North Carolina General Assembly leaders announced late Saturday they had also 
filed a similar lawsuit in federal court against board members. They asked a 
judge to block enforcement of the board's absentee ballot alterations, which 
they contend would wrest away from the legislature its constitutional job to 
set the rules for federal elections.

   The national Republicans' federal lawsuit claims the state elections board 
made a partisan "backroom deal" that undermines state lawmakers' 
"carefully-considered, balanced structure of election laws." The suit claims 
the board's guidance usurps a law that says a ballot may only be accepted if it 
has a witness signature on it.

   "While touted as allowing greater access to voters during the current 
pandemic --- an objective already addressed in recent months by the General 
Assembly --- the actual effect is to undermine protections that help ensure the 
upcoming election will be not only safe and accessible but secure, fair, and 
credible," the suit says.

   The lawsuit filed by the Trump campaign and the RNC also accuses the board 
of trying to override state law in saying that ballots postmarked on or before 
Election Day can be counted if they are received within nine days of the 
election instead of the three days prescribed by law.

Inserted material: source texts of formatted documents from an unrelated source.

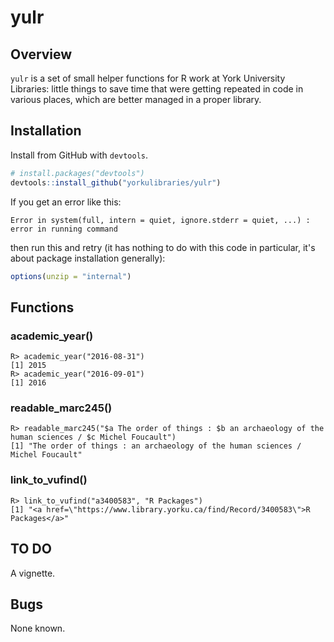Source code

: #+OPTIONS: ^:nil

* yulr

** Overview

=yulr= is a set of small helper functions for R work at York University Libraries: little things to save time that were getting repeated in code in various places, which are better managed in a proper library.

** Installation

Install from GitHub with =devtools=.

#+BEGIN_SRC R :eval no
# install.packages("devtools")
devtools::install_github("yorkulibraries/yulr")
#+END_SRC

If you get an error like this:

#+BEGIN_EXAMPLE
Error in system(full, intern = quiet, ignore.stderr = quiet, ...) :
error in running command
#+END_EXAMPLE

then run this and retry (it has nothing to do with this code in particular, it's about package installation generally):

#+BEGIN_SRC R :eval no
options(unzip = "internal")
#+END_SRC

** Functions

*** academic_year()

#+BEGIN_EXAMPLE
R> academic_year("2016-08-31")
[1] 2015
R> academic_year("2016-09-01")
[1] 2016
#+END_EXAMPLE

*** readable_marc245()

#+BEGIN_EXAMPLE
R> readable_marc245("$a The order of things : $b an archaeology of the human sciences / $c Michel Foucault")
[1] "The order of things : an archaeology of the human sciences / Michel Foucault"
#+END_EXAMPLE

*** link_to_vufind()

#+BEGIN_EXAMPLE
R> link_to_vufind("a3400583", "R Packages")
[1] "<a href=\"https://www.library.yorku.ca/find/Record/3400583\">R Packages</a>"
#+END_EXAMPLE

** TO DO

A vignette.

** Bugs

None known.
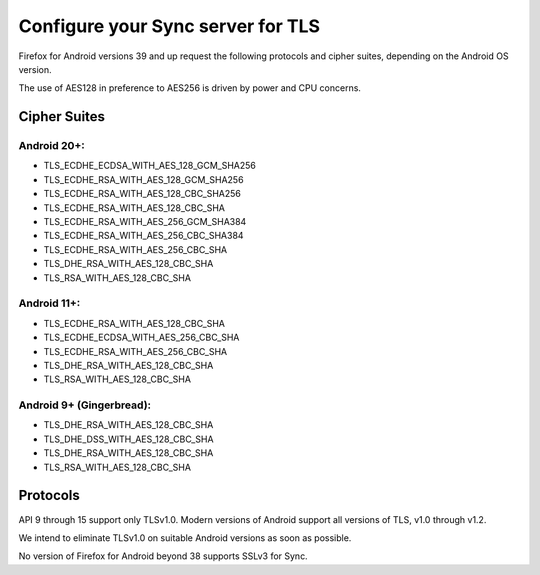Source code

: .. _howto_run_sync15:

==================================
Configure your Sync server for TLS
==================================

Firefox for Android versions 39 and up request the following protocols and
cipher suites, depending on the Android OS version.

The use of AES128 in preference to AES256 is driven by power and CPU concerns.

Cipher Suites
=============

Android 20+:
^^^^^^^^^^^^
* TLS_ECDHE_ECDSA_WITH_AES_128_GCM_SHA256
* TLS_ECDHE_RSA_WITH_AES_128_GCM_SHA256
* TLS_ECDHE_RSA_WITH_AES_128_CBC_SHA256
* TLS_ECDHE_RSA_WITH_AES_128_CBC_SHA
* TLS_ECDHE_RSA_WITH_AES_256_GCM_SHA384
* TLS_ECDHE_RSA_WITH_AES_256_CBC_SHA384
* TLS_ECDHE_RSA_WITH_AES_256_CBC_SHA
* TLS_DHE_RSA_WITH_AES_128_CBC_SHA
* TLS_RSA_WITH_AES_128_CBC_SHA
  
Android 11+:
^^^^^^^^^^^^
* TLS_ECDHE_RSA_WITH_AES_128_CBC_SHA
* TLS_ECDHE_ECDSA_WITH_AES_256_CBC_SHA
* TLS_ECDHE_RSA_WITH_AES_256_CBC_SHA
* TLS_DHE_RSA_WITH_AES_128_CBC_SHA
* TLS_RSA_WITH_AES_128_CBC_SHA

Android 9+ (Gingerbread):
^^^^^^^^^^^^^^^^^^^^^^^^^
* TLS_DHE_RSA_WITH_AES_128_CBC_SHA
* TLS_DHE_DSS_WITH_AES_128_CBC_SHA
* TLS_DHE_RSA_WITH_AES_128_CBC_SHA
* TLS_RSA_WITH_AES_128_CBC_SHA
  
Protocols
=========

API 9 through 15 support only TLSv1.0. Modern versions of Android support all
versions of TLS, v1.0 through v1.2.

We intend to eliminate TLSv1.0 on suitable Android versions as soon as possible.

No version of Firefox for Android beyond 38 supports SSLv3 for Sync.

   The state elections board and its chairman, Damon Circosta, are among the 
defendants named in the lawsuit. The plaintiffs also include two Republican 
congressmen from North Carolina, U.S. Reps. Greg Murphy and Dan Bishop.

   Circosta didn't immediately respond Saturday evening to text messages 
seeking a response to the lawsuits. Later Saturday, Board spokesperson Patrick 
Gannon said the board was reviewing the litigation.

   North Carolina and other states expect a major surge in absentee voting for 
the Nov. 3 election amid the COVID-19 pandemic. More than 1 million voters in 
North Carolina already had requested an absentee ballot as of Sept. 24 and that 
nearly 240,00 completed ballots had already been returned, the lawsuit says.

   The state elections board's new guidance to county boards means residents 
won't be forced to start over from scratch in casting votes if a witness fails 
to sign or provide an address on the envelope containing their absentee ballot. 
The guidance means that the ballot now won't be considered "spoiled," and the 
voter will be sent an affidavit to sign to rectify the problem.

   Issues with deficient witness information on mail-in ballots have 
disproportionately affected Black voters. Ballots cast by African Americans 
account for about 43 percent of those classified as having incomplete witness 
information, according to state elections data earlier in the week. Yet Black 
residents account for 16 percent of overall ballots returned.